In a major commitment to Western Australia's resources sector, US energy giant Chevron has pressed the button on a multi-billion dollar expansion of its flagship Gorgon liquefied natural gas (LNG) project. The final investment decision for the $3 billion Stage 3 development was confirmed this week, unlocking new gas resources and extending the facility's operational life.
Unlocking New Gas and Securing Future Supply
The approved expansion, known as the Jansz-Io Compression (J-IC) project, is a critical piece of infrastructure for the massive Gorgon operation located off the northwest coast. It involves the construction of a subsea gas compression facility at the Jansz-Io field, approximately 200 kilometres offshore from Barrow Island.
This advanced technology is designed to maintain gas flow from the Jansz-Io reservoir as natural pressure declines over time. By compressing the gas at the seabed, Chevron can continue to recover resources efficiently and ensure a steady supply of gas to the three LNG trains and domestic gas plant on Barrow Island for years to come.
A Long-Term Investment in WA Jobs and Economy
The financial green light represents a significant vote of confidence in the state's energy future. The $3 billion capital expenditure will support local jobs and contracting opportunities during the construction phase. First gas from the new compression system is targeted for 2028.
Chevron Australia's general manager, David Fallon, emphasised the project's strategic importance. He stated the J-IC project would help maintain reliable gas supply for the Gorgon facility, which is a cornerstone of both the Asian LNG market and Western Australia's domestic gas network. The Gorgon joint venture, operated by Chevron (47.3%), includes ExxonMobil (25%), Shell (25%), and Japanese partners Osaka Gas (1.25%), Tokyo Gas (1%), and JERA (0.417%).
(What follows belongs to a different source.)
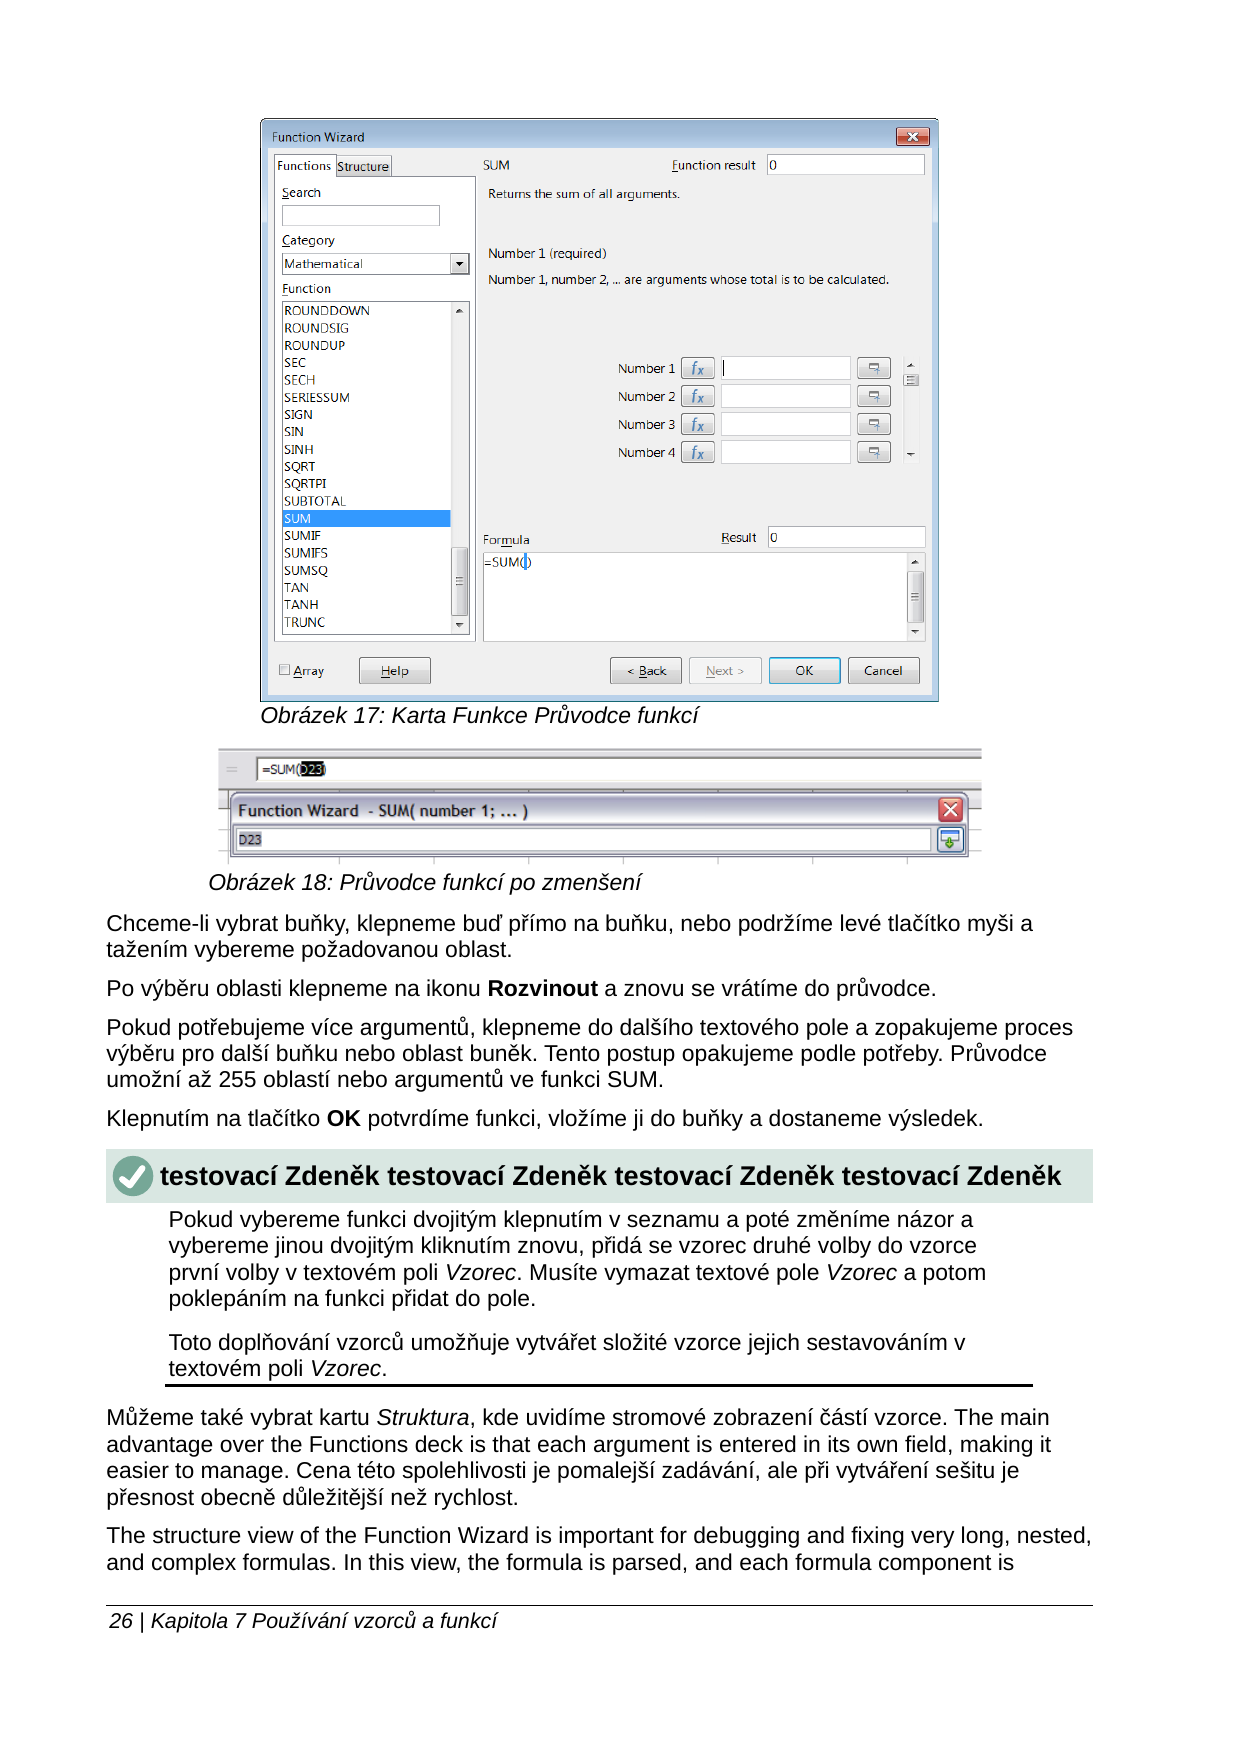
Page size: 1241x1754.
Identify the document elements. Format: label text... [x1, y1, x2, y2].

Navigating Challenges and Future Outlook
The final approval comes after the project faced substantial cost increases and delays. Originally estimated at $2.5 billion, the price tag has risen to $3 billion due to global supply chain pressures and inflation. Furthermore, the project's timeline was pushed back from a planned 2025 start-up.
Despite these hurdles, the commitment underscores the long-term role Chevron sees for natural gas in the energy transition. The Gorgon project, which began production in 2016, is one of the world's largest LNG developments and incorporates one of the biggest carbon capture and storage (CCS) systems globally to mitigate emissions from the reservoir gas.
This expansion ensures the facility remains a competitive and vital supplier of lower-carbon intensity LNG to trading partners, while continuing to contribute to the Western Australian economy through royalties, local content, and domestic gas supply for decades into the future.